Before Dza Kilung Rinpoche, head of Kilung Monastery in the Dzachuka region of Kham, Tibet, founded the Kilung Foundation in Clinton, he grew up in green highland valleys at an altitude of 15,000 feet.
He moved pasture to pasture, helping his family tend to yaks and sheep, sleeping in a tent made of yak hair. He traveled and communicated by horseback.
Today, Rinpoche, born Jigme Tendzin Chodrak, relies on modern convenience in his travels back and forth from Whidbey and around the world to give Buddhist teachings. Culture has changed a lot in his lifetime. While technological devices have brought much ease, Rinpoche has noticed people are more distracted than ever before.

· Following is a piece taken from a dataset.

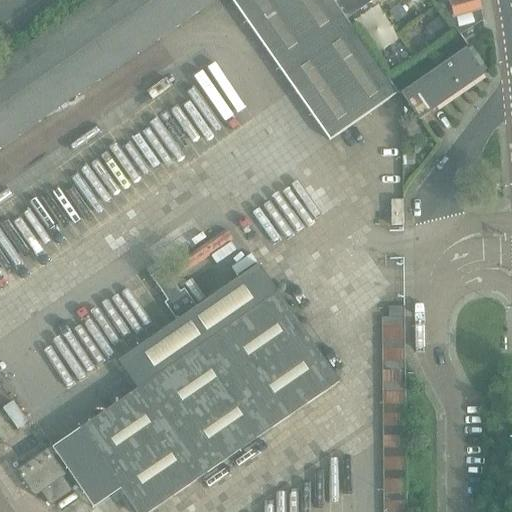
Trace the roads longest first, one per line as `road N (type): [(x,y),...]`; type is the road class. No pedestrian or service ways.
road 1 (unclassified): [(458,511),(460,407),(436,343),(437,262)]
road 2 (unclassified): [(511,101),(458,162),(438,218),(437,262)]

In his new book, “The Free Mind: Finding Clarity in a Digitally Distracted World,” Rinpoche offers generational Kilung teachings that transcend the Buddhist practitioner and offer insight on remaining mindful and productive in the digital age.

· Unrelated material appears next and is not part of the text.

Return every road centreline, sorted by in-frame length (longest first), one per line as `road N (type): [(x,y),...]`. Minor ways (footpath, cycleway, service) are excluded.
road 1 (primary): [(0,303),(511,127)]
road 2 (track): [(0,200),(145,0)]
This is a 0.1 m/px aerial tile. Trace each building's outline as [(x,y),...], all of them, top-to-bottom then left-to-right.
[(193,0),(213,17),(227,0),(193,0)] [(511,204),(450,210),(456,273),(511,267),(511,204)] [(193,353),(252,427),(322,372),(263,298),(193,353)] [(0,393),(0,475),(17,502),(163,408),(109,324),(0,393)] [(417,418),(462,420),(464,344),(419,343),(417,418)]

“The island here is a very amazing place that has so much closeness to the nature resources and all this, and sometimes you can see the people here are also having some challenges,” he said. “Maybe they are too busy to look around and to feel the marvelous nature and the richness, sometimes people are spending more time in the screens and forgot to look around and then take a deep breath with the freshness and the sea smell.”
The book is structured a bit like an airplane flight. As it takes off, Rinpoche offers a brief exploration of humans’ relationship to technology today. Once in the air, the book discusses Buddhist practices and provides tools for how to frame this relationship.
The book then rises “above the clouds” in part three, examining the nature of happiness and suffering and the deeper implications of virtual reality. By part four, the reader returns to Earth, focusing on home and the environment.
The book teaches how to condition and develop positive habits, identify roots of pleasure and suffering with phones. As it goes on, the text broadens to the esoteric, discussing the essence of happiness. “The Free Mind” is part social observation, part philosophy, part self-help.
The first line reads, “Although the author, Kilung Rinpoche, is a Tibetan Buddhist lama and teacher, ‘The Free Mind’ is not a book on Buddhism.”
“People come to meditate with me from all ranges of age and different countries,” Rinpoche said. “No matter Eastern or Western, everybody has this common wish. Everybody is looking for happiness. No one is looking for unhappiness or suffering.”
As Rinpoche grew up with the rising technology, it felt promising, he said. He fondly remembers the time of the landline, whereby dialing each number he had to circle the digits with his finger, then speak to an operator to connect with who he was calling. People became able to communicate with someone instantly from across the world.
Soon the downsides came, he said. People spent more and more time with this device to the point of forming negative habits or even obsession.
“Everything is changing, and now people have what they call smartphones and smart devices and things,” he said. “They are smart. Almost too smart. It’s a takeover, takeover of everything.”
Using the phone has become unconscious for many people, he said. It’s not the choice that yields the most happiness.
“Sometimes in downtown city or somewhere where people rush and walking, many of them are carrying headphones,” he said. “While they’re walking, they’re looking at screen and also while the people are having meals and or waiting meals and also with family and friends, people around.”
Rinpoche sought answers in teachings from the Buddha. Like all things created by humans, modern devices require a balance to find a genuine life.
“It’s important to use this social media and things like that, but finding balance and patience and some kind of dignity of the mindfulness in there, this would be great,” he said.
An important aspect of this is time with family, he said, fostering meaningful conversations with children and family members and not immediately resorting to a screen. Check in and spend quality time.
With each passing generation, these skills become especially important, he said.
“Every one of us equally have a potential to find the freedom (like) the title we pick up here, ‘The Free Mind,’” he said. “Mind can be free for anyone. We all have a potential to really awake and (have a) deeper understanding our own mind.”